The parish chest dates to the early C15, and the date 1671 has been carved on the lid. It is ten feet long, made of four massive planks of oak, and has various keys holes – did the Vicar lose the key? I liked the plaque which commemorates a re-leading of the roof.


I liked this memorial tablet, with its wonderful poem to the memory of John Briggs, Gent., died 1769, and Mary his wife.

A loving Husband and a steadfast friend,

By sudden Death was brought unto his end.
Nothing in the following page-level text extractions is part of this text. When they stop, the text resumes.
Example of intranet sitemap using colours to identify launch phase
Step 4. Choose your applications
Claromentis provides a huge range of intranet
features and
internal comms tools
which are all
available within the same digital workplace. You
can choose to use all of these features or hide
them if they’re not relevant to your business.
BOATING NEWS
His civil Carriage to all Men may claim

A righteous, well beloved Name.

His Actions were so just that you may tell

He livd uprightly and he dyd as well.


The main treasure of the church is this tombstone of  Lady Constantia. It is mae of alabaster and is one of the best preserved memorials of the Early English period (circa 1200). She is assumed to be a member of the Baronial family of de Frecheville who held the manor in the C13. A full length effigy of a lady holding a child on her left arm. In the child’s left hand is a long scroll engraved with the following stanza in Latin:

Here stretched out under the ground a woman lies buried. Constant and kind, rightly called Constance. Laid with the mother the child rests buried, although sins be heaped upon her head, purified of her offences, happy with her child John, may she live, as foretold, in the dwelling place of saints.
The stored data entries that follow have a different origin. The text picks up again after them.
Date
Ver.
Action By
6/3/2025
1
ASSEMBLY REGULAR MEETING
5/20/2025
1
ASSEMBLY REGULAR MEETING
I love her costume, so beautifully carved. This mason was obviously highly skilled. She used to lie against the south wall of the church, but damp was attacking her. About a decade ago she was moved to the north aisle. Local tradition has it that she and her child were lost in the nearby woods and were in danger of dying, but she heard the curfew bell and was guided by it to safety. Others suggest that the reference to “sins” suggests her and her illegitimate child had been thrown out – if this had been the case, I doubt she would have got such an incredible tomb. When she died she left a bequest of land that the curfew bell might continue to be rung, in 1682 it is recorded that these four acres of land are used to pay for bell ropes.

The day after writing this I found a twitter exchange which led to the Church Monument Society website, and suggests a much later date.


This church was also a pleasure, and it was lovely to see a good number of visitors. I hope the two churches feel that HODs are worth it.